Sebagai kelanjutan dari metode dasar ini, para ulama dan cendekiawan Islam selalu menjawab pertanyaan-pertanyaan keagamaan dari orang-orang pada zaman mereka. Beberapa di antaranya telah dikompilasi dalam bentuk buku. Saat ini, di dunia maya yang begitu luas dan tidak punya batas, bukan saja dalam masalah filosofi hukum tetapi juga di semua bidang akidah, sosial, historis, politik, moral, yurisprudensi, teologis dan filsafats, banyak situs pusat keagamaan yang menjawab berbagai pertanyaan ini.
Dengan semua alasan ini, kita harus tahu bahwa ilmu pengetahuan manusia, menurut al-Quran, sangat kecil dan terbatas, dan ia tidak pernah dapat memahami semua dimensi dari perintah-perintah ilahi. Di sisi lain, kita harus yakin bahwa hukum-hukum agama dari sisi Allah telah disampaikan oleh Nabi Muhammad Saw. Dengan demkian, semuanya dari segala sisi adalah bijak dan bertujuan, semua maslahat dunia dan akhirat dan kebahagiaan dan kesempurnaan kita di kedua dunia bergantung penuh pada pelaksanaan mutlak seluruh hukum Allah.
Selain itu kita harus mengetahui dan yakin bahwa di markas putaran seluruh harus dan tidak harus ilahi menjadikan prinsip penting adalah prinsip “penghambaan” yang menerangi jalan para ahli tauhid, arif dan pencinta Allah Swt. Ini juga yang mengilhami dan memberi harapan kepada mereka yang mengambil langkah teguh dan tak tergoyahkan dalam penghambaan kepada Allah Sang Pencipta dan Tuhan semesta alam.
Imam Ali as yang bersinar bak permata yang bersinar di pusat ibadah dan penghambaan mengatakan, "Cukup bagiku sebuah kemuliaan untuk menjadi hamba-Mu dan cukup bagiku sebuah kebanggaan Engkau menjadi Tuhanku." Kemudian Ali as untuk menunjukkan bahwa ungkapan pengabdian ini telah muncul dari kedalaman wujudnya dan mengungkapkan cinta serta kesadaran batinnya, seraya berkata, "Kamu sedemikian rupa sehingga aku mencintai-Mu. Jadi buat aku sedemikian rupa sehingga aku menjadi kecintaan-Mu."

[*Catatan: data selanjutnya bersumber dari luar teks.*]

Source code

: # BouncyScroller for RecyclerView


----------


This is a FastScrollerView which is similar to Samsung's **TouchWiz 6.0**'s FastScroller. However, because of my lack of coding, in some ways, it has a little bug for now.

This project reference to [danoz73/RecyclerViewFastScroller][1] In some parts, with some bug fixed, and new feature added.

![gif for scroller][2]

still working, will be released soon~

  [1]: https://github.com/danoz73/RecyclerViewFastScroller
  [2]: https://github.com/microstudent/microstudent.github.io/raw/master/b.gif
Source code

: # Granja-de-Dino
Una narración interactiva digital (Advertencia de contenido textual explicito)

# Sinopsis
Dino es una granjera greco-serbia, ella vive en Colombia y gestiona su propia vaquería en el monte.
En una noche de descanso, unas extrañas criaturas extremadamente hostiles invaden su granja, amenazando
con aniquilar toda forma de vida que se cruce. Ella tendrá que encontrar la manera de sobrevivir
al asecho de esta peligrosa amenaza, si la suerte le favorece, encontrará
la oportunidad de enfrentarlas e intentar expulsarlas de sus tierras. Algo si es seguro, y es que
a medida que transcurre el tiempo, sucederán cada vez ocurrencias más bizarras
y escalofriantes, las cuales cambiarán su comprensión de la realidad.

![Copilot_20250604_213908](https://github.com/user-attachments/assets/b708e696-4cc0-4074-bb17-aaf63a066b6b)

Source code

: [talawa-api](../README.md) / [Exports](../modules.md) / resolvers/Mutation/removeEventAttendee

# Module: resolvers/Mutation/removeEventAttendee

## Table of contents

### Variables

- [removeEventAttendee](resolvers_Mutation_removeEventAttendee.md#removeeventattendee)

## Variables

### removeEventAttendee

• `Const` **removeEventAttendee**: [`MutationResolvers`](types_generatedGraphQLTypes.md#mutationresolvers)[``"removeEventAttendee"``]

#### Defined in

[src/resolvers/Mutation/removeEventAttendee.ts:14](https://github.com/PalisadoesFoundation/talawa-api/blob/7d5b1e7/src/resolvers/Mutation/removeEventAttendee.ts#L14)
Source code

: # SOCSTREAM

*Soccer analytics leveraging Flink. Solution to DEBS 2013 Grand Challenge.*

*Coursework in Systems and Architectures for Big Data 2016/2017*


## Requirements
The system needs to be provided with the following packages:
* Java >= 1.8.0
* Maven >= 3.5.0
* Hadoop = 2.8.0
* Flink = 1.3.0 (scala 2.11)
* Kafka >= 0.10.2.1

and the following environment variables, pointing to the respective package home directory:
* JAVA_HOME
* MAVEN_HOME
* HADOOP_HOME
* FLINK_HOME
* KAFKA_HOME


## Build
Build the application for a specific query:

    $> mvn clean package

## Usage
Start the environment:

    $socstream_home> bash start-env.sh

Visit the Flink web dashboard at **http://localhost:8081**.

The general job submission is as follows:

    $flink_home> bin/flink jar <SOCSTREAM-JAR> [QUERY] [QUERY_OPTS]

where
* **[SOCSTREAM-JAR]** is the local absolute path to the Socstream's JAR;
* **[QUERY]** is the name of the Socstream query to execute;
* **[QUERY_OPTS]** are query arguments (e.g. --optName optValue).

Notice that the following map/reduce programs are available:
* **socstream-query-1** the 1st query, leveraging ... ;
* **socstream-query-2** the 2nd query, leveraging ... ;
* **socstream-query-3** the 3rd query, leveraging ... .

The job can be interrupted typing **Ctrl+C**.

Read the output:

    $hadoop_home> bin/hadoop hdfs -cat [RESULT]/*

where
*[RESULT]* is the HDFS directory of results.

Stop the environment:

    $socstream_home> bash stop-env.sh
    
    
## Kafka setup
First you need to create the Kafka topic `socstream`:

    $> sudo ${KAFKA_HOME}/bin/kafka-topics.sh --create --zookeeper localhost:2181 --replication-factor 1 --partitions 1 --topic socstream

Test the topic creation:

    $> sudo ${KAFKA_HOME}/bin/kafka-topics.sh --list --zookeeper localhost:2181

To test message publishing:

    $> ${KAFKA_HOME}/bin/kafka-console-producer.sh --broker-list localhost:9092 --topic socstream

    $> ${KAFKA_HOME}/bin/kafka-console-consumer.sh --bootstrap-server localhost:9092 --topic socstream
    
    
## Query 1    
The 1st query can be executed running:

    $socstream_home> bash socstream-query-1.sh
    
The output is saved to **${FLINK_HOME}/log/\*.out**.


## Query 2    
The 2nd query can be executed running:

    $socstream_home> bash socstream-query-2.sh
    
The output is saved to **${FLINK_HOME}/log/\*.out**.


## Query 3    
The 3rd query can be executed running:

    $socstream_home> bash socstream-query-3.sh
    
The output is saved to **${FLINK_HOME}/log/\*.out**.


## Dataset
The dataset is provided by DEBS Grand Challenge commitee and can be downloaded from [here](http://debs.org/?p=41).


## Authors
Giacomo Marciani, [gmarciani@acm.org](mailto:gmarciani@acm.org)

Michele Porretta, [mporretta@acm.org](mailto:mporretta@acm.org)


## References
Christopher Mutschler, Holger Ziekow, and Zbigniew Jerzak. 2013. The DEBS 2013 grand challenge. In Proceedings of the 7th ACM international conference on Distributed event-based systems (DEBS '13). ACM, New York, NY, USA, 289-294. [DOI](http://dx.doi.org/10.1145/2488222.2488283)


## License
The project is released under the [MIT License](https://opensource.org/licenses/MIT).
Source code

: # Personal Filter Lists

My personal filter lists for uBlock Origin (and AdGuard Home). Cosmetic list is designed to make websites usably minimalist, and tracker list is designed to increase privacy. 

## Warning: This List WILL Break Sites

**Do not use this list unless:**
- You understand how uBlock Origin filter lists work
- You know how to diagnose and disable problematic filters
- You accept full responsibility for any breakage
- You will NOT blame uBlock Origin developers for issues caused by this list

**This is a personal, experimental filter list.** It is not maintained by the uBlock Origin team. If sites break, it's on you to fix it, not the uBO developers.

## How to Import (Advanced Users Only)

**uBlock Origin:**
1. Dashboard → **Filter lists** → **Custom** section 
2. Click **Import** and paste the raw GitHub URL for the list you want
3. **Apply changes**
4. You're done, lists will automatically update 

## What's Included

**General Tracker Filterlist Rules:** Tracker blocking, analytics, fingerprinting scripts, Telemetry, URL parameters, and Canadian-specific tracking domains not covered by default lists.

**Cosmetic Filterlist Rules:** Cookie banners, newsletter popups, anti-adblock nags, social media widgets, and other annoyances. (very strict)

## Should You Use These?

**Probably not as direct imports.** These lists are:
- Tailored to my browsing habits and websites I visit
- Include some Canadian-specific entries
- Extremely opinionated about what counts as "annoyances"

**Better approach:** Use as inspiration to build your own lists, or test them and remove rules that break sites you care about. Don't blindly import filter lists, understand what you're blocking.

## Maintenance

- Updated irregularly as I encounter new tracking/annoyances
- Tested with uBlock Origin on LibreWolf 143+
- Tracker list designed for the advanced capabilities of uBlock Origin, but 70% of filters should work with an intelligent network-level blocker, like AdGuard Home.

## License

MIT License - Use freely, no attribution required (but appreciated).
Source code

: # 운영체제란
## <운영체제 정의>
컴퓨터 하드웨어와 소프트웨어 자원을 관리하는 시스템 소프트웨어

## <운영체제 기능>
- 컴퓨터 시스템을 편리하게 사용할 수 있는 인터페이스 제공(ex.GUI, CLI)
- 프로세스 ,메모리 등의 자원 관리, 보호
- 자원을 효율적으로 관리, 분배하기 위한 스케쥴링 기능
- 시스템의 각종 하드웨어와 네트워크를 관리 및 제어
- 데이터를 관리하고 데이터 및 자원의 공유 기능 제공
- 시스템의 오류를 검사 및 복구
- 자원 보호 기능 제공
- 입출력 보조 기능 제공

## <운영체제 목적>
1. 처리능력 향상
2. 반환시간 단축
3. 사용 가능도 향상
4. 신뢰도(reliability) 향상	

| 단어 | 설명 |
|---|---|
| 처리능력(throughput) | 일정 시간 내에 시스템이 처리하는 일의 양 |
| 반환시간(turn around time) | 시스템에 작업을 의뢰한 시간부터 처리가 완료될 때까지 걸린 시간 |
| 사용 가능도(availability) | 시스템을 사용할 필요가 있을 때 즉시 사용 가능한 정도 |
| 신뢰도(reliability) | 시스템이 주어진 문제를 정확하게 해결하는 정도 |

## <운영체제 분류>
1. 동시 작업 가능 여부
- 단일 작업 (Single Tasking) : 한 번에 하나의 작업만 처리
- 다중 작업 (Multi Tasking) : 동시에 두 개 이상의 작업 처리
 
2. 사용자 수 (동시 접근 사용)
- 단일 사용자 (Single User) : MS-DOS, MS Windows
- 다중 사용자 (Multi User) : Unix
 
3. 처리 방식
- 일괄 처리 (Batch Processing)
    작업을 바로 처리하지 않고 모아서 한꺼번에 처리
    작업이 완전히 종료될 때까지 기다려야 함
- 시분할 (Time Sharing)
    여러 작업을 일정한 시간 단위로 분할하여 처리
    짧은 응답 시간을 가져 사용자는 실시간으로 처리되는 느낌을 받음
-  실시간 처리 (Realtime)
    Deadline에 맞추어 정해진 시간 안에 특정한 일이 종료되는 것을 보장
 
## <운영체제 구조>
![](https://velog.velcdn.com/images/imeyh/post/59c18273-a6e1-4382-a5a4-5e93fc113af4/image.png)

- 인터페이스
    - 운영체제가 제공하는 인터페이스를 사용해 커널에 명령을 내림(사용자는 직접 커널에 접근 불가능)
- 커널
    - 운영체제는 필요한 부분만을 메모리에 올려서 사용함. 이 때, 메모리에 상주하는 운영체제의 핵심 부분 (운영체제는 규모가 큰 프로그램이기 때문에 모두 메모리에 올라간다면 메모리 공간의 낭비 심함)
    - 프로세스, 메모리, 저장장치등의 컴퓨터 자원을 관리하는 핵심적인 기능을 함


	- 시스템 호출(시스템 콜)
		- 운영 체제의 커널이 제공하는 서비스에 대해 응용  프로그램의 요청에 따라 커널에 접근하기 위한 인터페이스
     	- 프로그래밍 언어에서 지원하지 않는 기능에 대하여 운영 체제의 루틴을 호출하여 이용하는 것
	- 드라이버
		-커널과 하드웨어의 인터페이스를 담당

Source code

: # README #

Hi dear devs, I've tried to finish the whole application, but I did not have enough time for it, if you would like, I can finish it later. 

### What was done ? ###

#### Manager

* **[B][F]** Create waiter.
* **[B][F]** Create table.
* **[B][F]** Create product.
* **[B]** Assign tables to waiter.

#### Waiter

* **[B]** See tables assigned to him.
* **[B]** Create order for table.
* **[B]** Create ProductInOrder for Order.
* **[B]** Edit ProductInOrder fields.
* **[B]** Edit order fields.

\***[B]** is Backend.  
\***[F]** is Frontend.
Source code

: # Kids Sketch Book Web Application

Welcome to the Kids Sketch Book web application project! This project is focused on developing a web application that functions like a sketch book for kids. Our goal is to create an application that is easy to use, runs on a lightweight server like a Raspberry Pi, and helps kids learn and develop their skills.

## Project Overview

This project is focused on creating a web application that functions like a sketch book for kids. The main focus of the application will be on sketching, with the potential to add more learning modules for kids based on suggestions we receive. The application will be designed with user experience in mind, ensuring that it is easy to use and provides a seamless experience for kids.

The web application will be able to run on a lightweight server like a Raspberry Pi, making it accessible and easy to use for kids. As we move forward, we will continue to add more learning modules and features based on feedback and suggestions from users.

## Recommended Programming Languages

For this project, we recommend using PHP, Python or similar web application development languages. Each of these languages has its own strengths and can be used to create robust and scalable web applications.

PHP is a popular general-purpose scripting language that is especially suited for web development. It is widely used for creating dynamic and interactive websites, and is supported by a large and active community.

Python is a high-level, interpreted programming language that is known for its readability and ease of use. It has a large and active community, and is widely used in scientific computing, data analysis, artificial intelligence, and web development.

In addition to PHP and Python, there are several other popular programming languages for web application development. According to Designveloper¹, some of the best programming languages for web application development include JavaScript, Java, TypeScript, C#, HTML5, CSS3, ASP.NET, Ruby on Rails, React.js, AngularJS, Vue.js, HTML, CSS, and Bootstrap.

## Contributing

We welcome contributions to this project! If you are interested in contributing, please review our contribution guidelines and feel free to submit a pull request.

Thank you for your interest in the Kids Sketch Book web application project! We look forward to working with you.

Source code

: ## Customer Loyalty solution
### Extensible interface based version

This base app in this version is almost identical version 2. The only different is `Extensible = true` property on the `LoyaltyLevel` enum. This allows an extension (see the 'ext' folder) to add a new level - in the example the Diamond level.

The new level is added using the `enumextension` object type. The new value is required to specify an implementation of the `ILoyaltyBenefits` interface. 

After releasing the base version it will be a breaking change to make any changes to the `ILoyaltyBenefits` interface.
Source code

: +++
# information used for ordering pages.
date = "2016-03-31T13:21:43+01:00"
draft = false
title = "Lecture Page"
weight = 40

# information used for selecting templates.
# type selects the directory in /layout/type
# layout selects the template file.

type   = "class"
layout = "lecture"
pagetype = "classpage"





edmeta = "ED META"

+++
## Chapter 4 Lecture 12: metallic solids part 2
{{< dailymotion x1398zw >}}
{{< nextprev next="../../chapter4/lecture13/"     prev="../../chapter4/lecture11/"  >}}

Dengan demikian, meskipun tanggung jawab ini sangat membebani, di mana dengan pertanyaan dan pengetahuan kita merealisasikan hukum-hukum ilahi di semua bidang. Tetapi di atas semua itu, kita harus menganggap diri kita hamba yang, selain mengetahui kebijaksanaan dan maslahat, memiliki iman dan kepastian bahwa semua hukum berasal dari Allah Yang Maha Bijaksana dan kami akan menerapkannya tanpa syarat apa pun dan dengan niat yang ikhlas untuk melaksanakannya. Hanya karena Allah telah memerintahkannya, dan dengan demikian untuk melembagakan budaya "penghambaan ilahi" dalam diri kita dan tatanan masyarakat.